:: The task ::
In the entries that follow, how many lines contain "FIAB"? Answer with the number only.

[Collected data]
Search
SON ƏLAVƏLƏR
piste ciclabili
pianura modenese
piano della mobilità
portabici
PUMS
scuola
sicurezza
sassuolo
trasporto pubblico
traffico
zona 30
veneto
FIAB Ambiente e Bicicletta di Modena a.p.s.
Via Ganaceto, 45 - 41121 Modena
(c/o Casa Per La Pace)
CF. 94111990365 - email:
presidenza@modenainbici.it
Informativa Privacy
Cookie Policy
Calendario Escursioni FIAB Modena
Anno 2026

:: Answer below ::
2